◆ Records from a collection
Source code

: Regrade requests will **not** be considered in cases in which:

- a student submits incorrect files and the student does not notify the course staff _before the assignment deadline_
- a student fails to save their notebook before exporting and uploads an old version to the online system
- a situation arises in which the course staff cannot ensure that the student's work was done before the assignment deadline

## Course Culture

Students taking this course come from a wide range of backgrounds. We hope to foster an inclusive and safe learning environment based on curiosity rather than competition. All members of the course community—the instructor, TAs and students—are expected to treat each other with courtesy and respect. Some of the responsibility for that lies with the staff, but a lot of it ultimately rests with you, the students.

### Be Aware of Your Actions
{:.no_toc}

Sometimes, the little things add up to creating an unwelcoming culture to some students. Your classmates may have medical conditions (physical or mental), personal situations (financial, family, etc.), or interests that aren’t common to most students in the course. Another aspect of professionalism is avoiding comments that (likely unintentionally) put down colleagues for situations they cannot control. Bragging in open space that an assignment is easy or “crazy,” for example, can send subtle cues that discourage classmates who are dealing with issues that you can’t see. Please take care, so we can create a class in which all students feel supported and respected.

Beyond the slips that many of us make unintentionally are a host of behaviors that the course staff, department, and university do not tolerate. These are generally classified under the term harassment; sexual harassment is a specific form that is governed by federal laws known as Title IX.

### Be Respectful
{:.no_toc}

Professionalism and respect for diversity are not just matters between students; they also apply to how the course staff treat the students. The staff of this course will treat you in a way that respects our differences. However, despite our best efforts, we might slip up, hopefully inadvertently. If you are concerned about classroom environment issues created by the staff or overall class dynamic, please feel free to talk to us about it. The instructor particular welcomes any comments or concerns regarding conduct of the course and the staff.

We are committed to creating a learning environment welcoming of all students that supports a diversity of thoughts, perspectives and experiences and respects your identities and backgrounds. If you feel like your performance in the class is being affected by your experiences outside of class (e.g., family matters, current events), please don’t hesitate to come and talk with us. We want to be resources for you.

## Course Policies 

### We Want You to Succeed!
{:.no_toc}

◆ WORK INSTRUCTIONS
Update the lines between the one holding "### Be Aware of Your Actions" and the one holding "Professionalism and respect", inclusive, by replacing "harassment" with "misconduct" and keeping everything else the same.

◆ RESULT OF THE EXERCISE
### Be Aware of Your Actions
{:.no_toc}

Sometimes, the little things add up to creating an unwelcoming culture to some students. Your classmates may have medical conditions (physical or mental), personal situations (financial, family, etc.), or interests that aren’t common to most students in the course. Another aspect of professionalism is avoiding comments that (likely unintentionally) put down colleagues for situations they cannot control. Bragging in open space that an assignment is easy or “crazy,” for example, can send subtle cues that discourage classmates who are dealing with issues that you can’t see. Please take care, so we can create a class in which all students feel supported and respected.

Beyond the slips that many of us make unintentionally are a host of behaviors that the course staff, department, and university do not tolerate. These are generally classified under the term misconduct; sexual misconduct is a specific form that is governed by federal laws known as Title IX.

### Be Respectful
{:.no_toc}

Professionalism and respect for diversity are not just matters between students; they also apply to how the course staff treat the students. The staff of this course will treat you in a way that respects our differences. However, despite our best efforts, we might slip up, hopefully inadvertently. If you are concerned about classroom environment issues created by the staff or overall class dynamic, please feel free to talk to us about it. The instructor particular welcomes any comments or concerns regarding conduct of the course and the staff.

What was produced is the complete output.